- [TASK TO CARRY OUT]: Track down each line below containing the string "khách" and copy it.

- [RECORDS PROVIDED]:
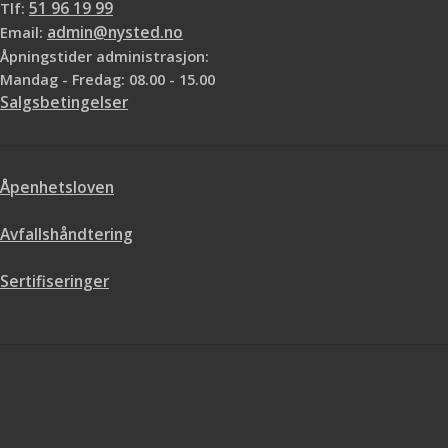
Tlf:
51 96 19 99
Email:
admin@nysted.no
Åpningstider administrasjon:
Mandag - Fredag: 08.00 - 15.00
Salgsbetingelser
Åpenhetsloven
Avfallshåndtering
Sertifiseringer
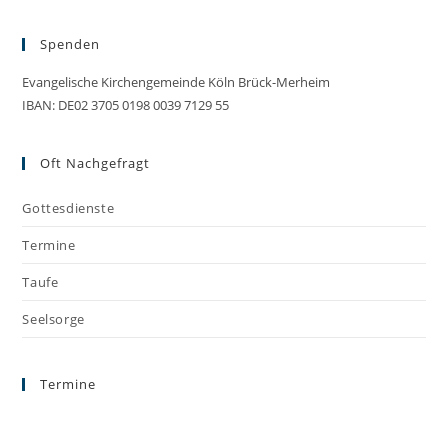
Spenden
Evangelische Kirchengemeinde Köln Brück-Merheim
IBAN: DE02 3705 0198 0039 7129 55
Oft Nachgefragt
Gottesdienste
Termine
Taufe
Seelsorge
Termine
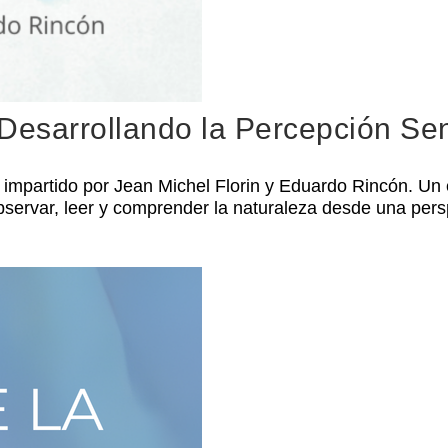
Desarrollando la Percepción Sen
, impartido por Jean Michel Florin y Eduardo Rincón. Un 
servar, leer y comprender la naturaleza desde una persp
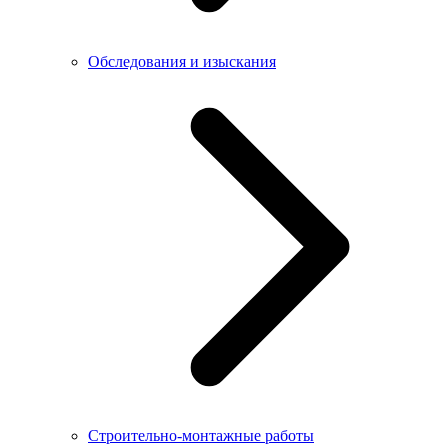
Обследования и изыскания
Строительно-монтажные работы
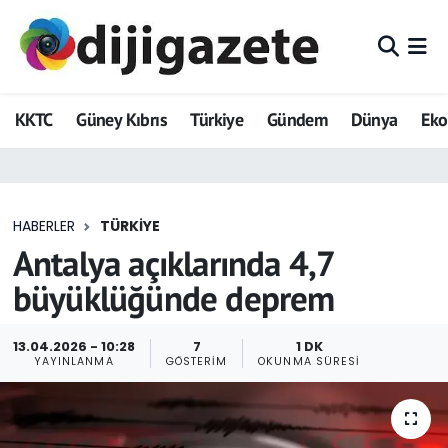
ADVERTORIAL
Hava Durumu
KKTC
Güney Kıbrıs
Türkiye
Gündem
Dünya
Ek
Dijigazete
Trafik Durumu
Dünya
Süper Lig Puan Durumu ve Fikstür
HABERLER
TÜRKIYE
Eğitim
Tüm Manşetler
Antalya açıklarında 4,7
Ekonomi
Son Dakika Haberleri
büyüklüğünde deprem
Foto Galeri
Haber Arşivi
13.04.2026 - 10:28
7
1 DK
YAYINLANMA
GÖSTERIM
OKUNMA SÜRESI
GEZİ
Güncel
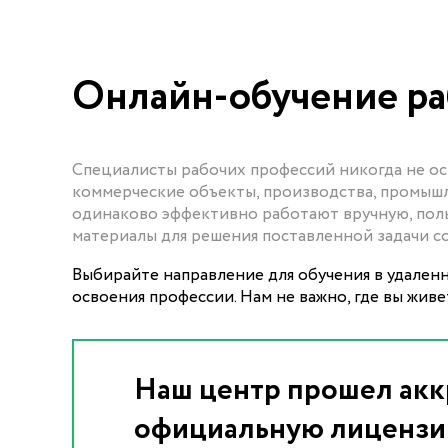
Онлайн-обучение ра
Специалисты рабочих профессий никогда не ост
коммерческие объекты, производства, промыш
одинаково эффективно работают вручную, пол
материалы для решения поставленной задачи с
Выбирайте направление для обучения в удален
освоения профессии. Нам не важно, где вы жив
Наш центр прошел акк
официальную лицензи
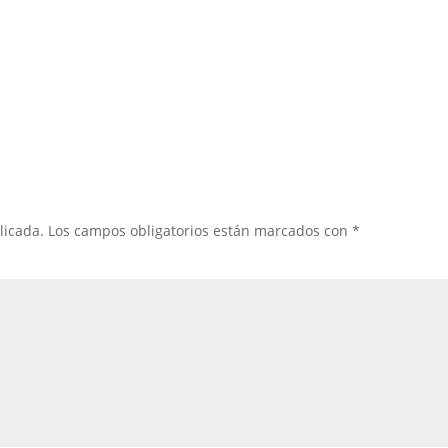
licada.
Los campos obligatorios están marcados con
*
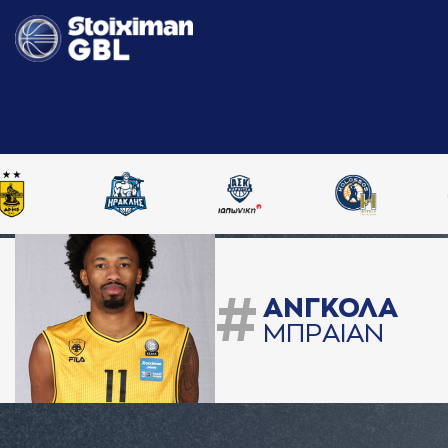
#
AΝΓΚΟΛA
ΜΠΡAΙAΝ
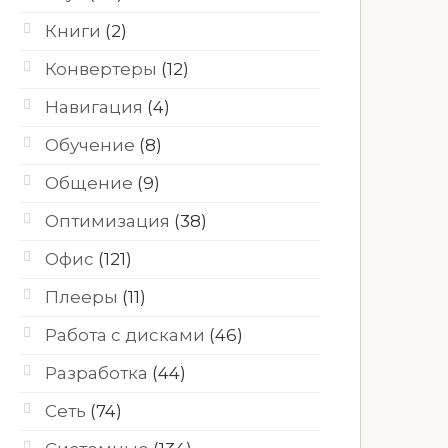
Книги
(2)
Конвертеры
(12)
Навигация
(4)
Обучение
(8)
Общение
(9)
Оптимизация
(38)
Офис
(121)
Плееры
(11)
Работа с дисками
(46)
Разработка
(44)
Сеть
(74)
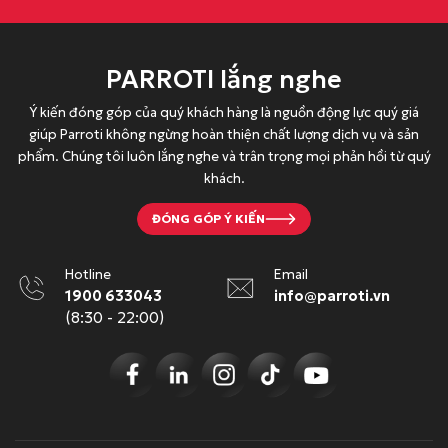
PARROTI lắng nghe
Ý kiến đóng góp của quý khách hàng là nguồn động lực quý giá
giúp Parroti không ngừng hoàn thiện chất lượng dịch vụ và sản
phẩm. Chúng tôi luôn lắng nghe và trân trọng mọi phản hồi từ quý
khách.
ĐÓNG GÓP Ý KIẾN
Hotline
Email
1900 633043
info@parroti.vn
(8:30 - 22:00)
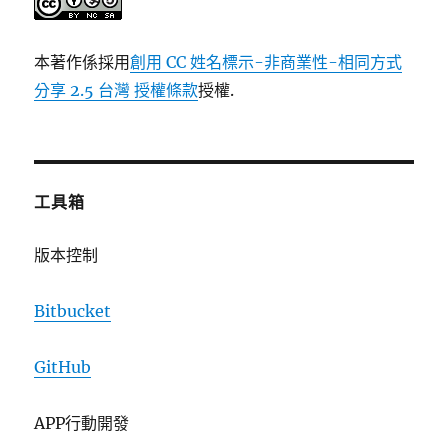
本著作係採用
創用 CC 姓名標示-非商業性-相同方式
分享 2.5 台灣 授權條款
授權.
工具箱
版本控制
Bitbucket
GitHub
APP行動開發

- [FINISHED EXERCISE]:
Ý kiến đóng góp của quý khách hàng là nguồn động lực quý giá
khách.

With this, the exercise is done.